- Genre: Documentary
- Starring: Laci Mosley
- Music by: Vanacore Music
- Country of origin: United States
- Original language: English
- No. of seasons: 1
- No. of episodes: 6

Production
- Executive producers: John Henshaw; Carrie Cook; David Sloan; Eli Holzman; Aaron Saidman; Maura Mitchell; Shea Spencer;
- Editors: Eric Torres; Karin Hoving;
- Production companies: ABC News Studios; The Intellectual Property Corporation;

Original release
- Network: Freeform
- Release: January 15 – February 19, 2025

= Scam Goddess (TV series) =

American true crime documentary series

Scam Goddess is a true crime documentary series based on the podcast of the same name.

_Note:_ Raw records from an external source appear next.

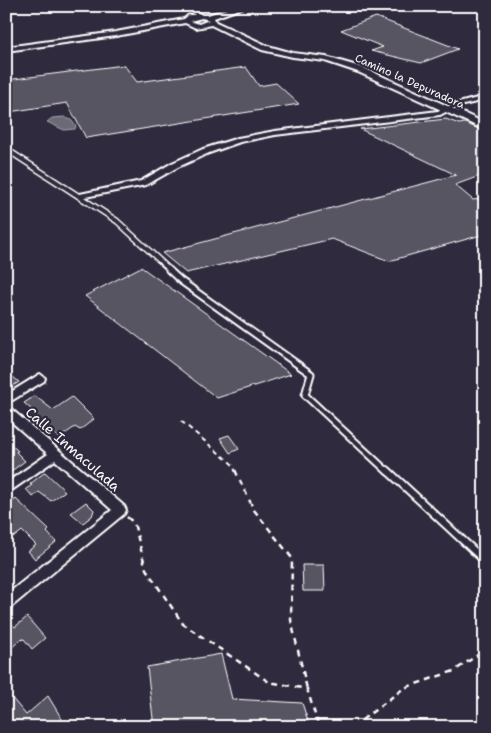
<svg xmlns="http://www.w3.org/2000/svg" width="491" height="733" viewBox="0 0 491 733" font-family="'Shantell Sans',sans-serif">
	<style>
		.water { fill: #6d6a77; stroke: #a7a6ad }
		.building { fill: #595564; stroke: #fff }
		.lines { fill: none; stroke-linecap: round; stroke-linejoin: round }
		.lane-far2-casing { stroke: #fff; stroke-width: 7 }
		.lane-far1-casing { stroke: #fff; stroke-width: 9 }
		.lane-casing { stroke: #fff; stroke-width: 10 }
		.street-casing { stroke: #fff; stroke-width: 4 }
		.secondary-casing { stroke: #fff; stroke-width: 4 }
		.path-far2 { stroke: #fff; stroke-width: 1; stroke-dasharray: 3 2.5; stroke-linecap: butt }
		.path-far1 { stroke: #fff; stroke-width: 2; stroke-dasharray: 5 4; stroke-linecap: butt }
		.path { stroke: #fff; stroke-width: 2.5; stroke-dasharray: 6 5; stroke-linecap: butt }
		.lane-far2 { stroke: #2f2a3d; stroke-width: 4 }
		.lane-far1 { stroke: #2f2a3d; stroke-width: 5 }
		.lane { stroke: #2f2a3d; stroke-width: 6 }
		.street { fill: #2f2a3d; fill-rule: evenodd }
		.secondary { fill: #2f2a3d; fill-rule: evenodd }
		.labels { text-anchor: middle; stroke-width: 4.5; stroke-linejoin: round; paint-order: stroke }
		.far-street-label { font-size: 11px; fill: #fff; stroke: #2f2a3d }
		.street-label { font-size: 14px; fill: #fff; stroke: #2f2a3d }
	</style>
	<rect width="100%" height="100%" fill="#2f2a3d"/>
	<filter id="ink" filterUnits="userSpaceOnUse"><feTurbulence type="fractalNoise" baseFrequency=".02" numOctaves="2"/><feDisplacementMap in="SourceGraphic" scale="10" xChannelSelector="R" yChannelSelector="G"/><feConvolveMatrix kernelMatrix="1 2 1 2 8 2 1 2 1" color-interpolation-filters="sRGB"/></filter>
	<g filter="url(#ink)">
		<path class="water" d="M64 117 71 120 76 126 75 129 64 130 47 122 52 118Z"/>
		<g class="building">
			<path d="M376 17 458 49 421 63 371 51 383 47 341 30Z"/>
			<path d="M124 65 137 82 246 67 259 86 276 83 299 104 86 138 67 103 9 112 6 108V80Z"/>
			<path d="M446 119 459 124 465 123 485 132V174L455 185 473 200 485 198V234L389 261 332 239 186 273 162 253 456 175 360 129Z"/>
			<path d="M141 267 291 374 217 398 85 296Z"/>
			<path d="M6 371 19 382 6 390Z"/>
			<path d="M35 396 53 410 72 397 94 419 80 430 75 427 59 438 29 411 31 409 24 403Z"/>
			<path d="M229 435 239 449 230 453 220 438Z"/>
			<path d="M6 440 18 451 16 452 25 461 6 475Z"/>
			<path d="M45 472 65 491 51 501 39 492 33 497 26 489 32 485 30 484Z"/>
			<path d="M16 499 49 530 47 532 56 542 35 559 28 551 36 545 22 531 14 537 6 529V507Z"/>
			<path d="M86 502 94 510 92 516 83 523 71 513Z"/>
			<path d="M302 565H324L325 591H303Z"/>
			<path d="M27 617 45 638 32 649 24 639 20 640 6 653V629L12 624 15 627Z"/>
			<path d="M221 654 232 699 302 703 310 727H154L147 667Z"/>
			<path d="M6 691 26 715 48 696 62 719 51 727H15L6 716Z"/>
		</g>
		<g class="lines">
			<defs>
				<path id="lane-far2" d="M6 149 117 221 171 271"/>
				<path id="lane-far1" d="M169 270 181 281 311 374 305 395 388 472"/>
				<path id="lane" d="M387 470 485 561"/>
				<g id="street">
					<path d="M179 6H186L202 15 197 16Z"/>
					<path d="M485 96V100L455 107 440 115 275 135 240 142 209 153 178 167 146 185 80 198 76 196 80 194 141 181 172 163 203 149 238 138 275 131 438 111 451 105Z"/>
					<path d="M40 374 45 378 44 381 6 404V395Z"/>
					<path d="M6 407 10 408 124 506 126 510 124 514 11 607 6 609V595L112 510 55 460 6 494V483L48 454 6 417Z"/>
				</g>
				<path id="secondary" d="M236 6H247L214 18 216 22 268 46 293 53 326 57 364 68 485 123V130L358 72 325 61 293 57 262 50 211 25 196 28 185 23 116 36 6 51V47L116 32 184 19 189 15H208ZM202 18 209 20 199 24 190 21Z"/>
			</defs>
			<use href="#lane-far2" class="lane-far2-casing"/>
			<use href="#lane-far1" class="lane-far1-casing"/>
			<use href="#lane" class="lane-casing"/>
			<use href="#street" class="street-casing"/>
			<use href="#secondary" class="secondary-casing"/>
			<path class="path-far2" d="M250 11 265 6"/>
			<path class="path-far1" d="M181 421 232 464 236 472"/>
			<g class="path">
				<path d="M235 470 254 510 292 558 291 620 307 689"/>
				<path d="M127 517 134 523 146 569 183 624 269 682 307 689 319 727"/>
				<path d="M362 720 404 688 454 671 485 650"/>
			</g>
			<use href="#lane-far2" class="lane-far2"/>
			<use href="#lane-far1" class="lane-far1"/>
			<use href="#lane" class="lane"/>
			<use href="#street" class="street"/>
			<use href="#secondary" class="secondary"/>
		</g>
	</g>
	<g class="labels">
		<g class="far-street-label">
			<text transform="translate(410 81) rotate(24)" y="4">Camino la Depuradora</text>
		</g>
		<g class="street-label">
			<text transform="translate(73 449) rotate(41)" y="5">Calle Inmaculada</text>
		</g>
	</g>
	<rect width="491" height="733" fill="none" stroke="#2f2a3d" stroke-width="25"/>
	<rect x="12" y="12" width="466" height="708" fill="none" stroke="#fff" stroke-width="2" filter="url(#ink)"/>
</svg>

The series premiered on January 15, 2025, on Freeform.

==Episodes==

| No. | Title | Scammer(s) | Original release date | U.S. viewers (millions) |
|---|---|---|---|---|
| 1 | "The Horseplay Heist" | Rita Crundwell | January 15, 2025 | N/A |
| 2 | "The Sideline Scammer" | Peggy Ann Fulford | January 22, 2025 | N/A |
| 3 | "The Gig City Grift" | Kyle Sandler | January 29, 2025 | N/A |
| 4 | "The Holy Hustle" | Lamor Whitehead | February 5, 2025 | N/A |
| 5 | "The Coin Conspiracy" | Ross Hansen & Diane Erdmann | February 12, 2025 | N/A |
| 6 | "The Royal Racket" | Daryl Harrison | February 19, 2025 | N/A |

==Production==
On July 2, 2024, it was announced that the Scam Goddess podcast would be adapted into a television series. On December 6, 2024, it was announced that the series would premiere on January 15, 2025, on Freeform.